Charles Wright, Scar Tissue
Publisher: Farrar, Straus and Giroux
2006, 73 pages, hardback, $22.00
charles wright has long been recognized as a modern-day poet-prophet,
a mystic trapped in a man’s body who shares his wisdom with
seemingly no struggle. In his latest collection, Scar
Tissue, Wright continues to build upon an already daunting
bibliography by combining the man-in-the-world qualities of
his early work with further development of the spirituality
he has fostered most furtively since his 1997 Pulitzer-winning
collection, Black Zodiac.
The poems of Scar Tissue
are instantly recognizable as later Charles Wright fare, with
long lines and regular use of indentation to punctuate unfinished
thought. Still in place is Wright’s familiarly understated
sense of humor, which sneaks up at moments when he seems to
be at his most sincere, announcing that “When the mind is
exalted, the body is lightened the Chinese say, / Or one of
them said.” This humorous sensibility allows the universe’s
grand comedy to emerge even when its confusions are most acute.

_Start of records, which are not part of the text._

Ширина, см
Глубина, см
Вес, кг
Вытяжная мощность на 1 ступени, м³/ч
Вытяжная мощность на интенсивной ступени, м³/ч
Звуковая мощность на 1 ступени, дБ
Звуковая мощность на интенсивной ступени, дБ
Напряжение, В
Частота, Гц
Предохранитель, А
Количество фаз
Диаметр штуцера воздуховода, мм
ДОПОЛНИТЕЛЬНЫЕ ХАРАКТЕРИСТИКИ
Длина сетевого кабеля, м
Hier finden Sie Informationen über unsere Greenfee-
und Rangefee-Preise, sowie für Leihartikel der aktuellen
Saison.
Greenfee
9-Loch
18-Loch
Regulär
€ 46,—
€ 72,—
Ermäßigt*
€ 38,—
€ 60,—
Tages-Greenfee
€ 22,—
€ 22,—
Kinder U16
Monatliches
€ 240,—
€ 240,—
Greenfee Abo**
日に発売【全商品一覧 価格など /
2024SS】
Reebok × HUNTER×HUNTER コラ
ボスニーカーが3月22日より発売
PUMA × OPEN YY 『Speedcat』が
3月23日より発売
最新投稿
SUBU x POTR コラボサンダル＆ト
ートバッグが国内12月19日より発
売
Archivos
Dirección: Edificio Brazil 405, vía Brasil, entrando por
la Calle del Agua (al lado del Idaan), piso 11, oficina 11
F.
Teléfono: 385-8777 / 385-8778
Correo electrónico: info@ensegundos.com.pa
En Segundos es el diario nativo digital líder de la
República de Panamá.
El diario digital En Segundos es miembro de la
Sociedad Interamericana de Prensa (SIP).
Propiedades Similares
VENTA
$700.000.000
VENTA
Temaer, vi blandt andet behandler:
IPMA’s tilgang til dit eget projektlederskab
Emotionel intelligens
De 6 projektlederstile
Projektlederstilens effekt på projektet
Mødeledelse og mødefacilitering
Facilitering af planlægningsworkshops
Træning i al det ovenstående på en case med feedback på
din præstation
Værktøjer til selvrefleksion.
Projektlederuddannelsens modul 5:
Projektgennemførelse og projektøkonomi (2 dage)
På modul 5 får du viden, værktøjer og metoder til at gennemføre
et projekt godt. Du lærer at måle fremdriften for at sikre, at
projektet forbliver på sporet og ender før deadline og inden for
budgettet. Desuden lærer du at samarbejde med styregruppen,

The ease with which his language fuses the perceived realities
of the world with the unknown, inexplicable, or merely quandary-causing
has acted for years as his strongest poetic tool, but one
at times wishes Wright would trust his line breaks as much
as he trusts his lines” while each line announces a resounding
and complete issue, the breaks tend to be syntactic and overly
reliant on commas. Despite this, Wright’s poems often resonate
with such knowing and beauty they lend only the nitpicker
room to complain.
In The New York Times,
reviewer Joel Brouwer chastised Scar Tissue for not
stating a direct thesis, and for the suggestion that “the
idea of horses [are] more important…than the animals themselves.”
But defiance of expectation and reluctance to reveal definition
are precisely why the collection succeeds: it is a study of
the difficulty of quantifying the physical world’s relation
to the world of the unseen. Wright recognizes this, acknowledging
that “Landscape was never a subject matter, it was a technique,
/ A method of measure, / a scaffold for structuring.” By adapting
an attitude which only at first glance seems reductionist,
Wright demonstrates his embrace of consciousness and language.
But this reassessment of nature’s stature is not belittlement,
as Wright’s scope of insight into the natural world serves
as one of his most consistently impressive attributes: seemingly
all of existence is on call for his contemplation, as the
mountains, birds, flowers, lakes, and animals which abound
in his poems serve to illuminate the particular gorgeousity
of even the most mundane of natural occurrences.
The title poems of the collection comprise its center thrust,
and bring home the human mind’s incongruous perception of
the world’s ways. Announcing that “Time, for us, is a straight
line, / on which we hang our narratives. / For landscape,
however, it all is a circling / From season to season, the
snake’s tail in the snake’s mouth,” Wright crystallizes the
temporal nature of human experience, while at the same moment
acknowledging that it is not necessarily the most accurate
manner of perception. By questioning the solidity of the apparently
solid and the ethereality of the apparently ethereal, Wright
seeks the zipper interlocking the seen and the unseen while
knowing true integration will remain in a place he can never
conclusively understand:
Our lives, it seems, are a memory
we had once in another place.
Or are they its metaphor?
The trees, if trees they are, seem the same,
and
the creeks do.
The sunlight blurts its lucidity in the same way,
And the clouds, if clouds they really are,
still
follow us,
One after one, as they did in the old sky, in the old place.
With Scar Tissue, Charles Wright succeeds in discussing
the questions which no one can answer, and in this there is
a certain protection: he is not didactic, he is not overzealous,
and he will have a hard time finding anyone who can prove
him wrong. Ultimately, the grace of the collection is in its
honesty, its consistently surprising language, and its humane
modesty. Citing that “Whatever is insignificant has its own
strength,” Scar Tissue admits that the world is a confusing,
indefinite, and astounding place, and that to try to pinpoint
any of it is to commit an injustice.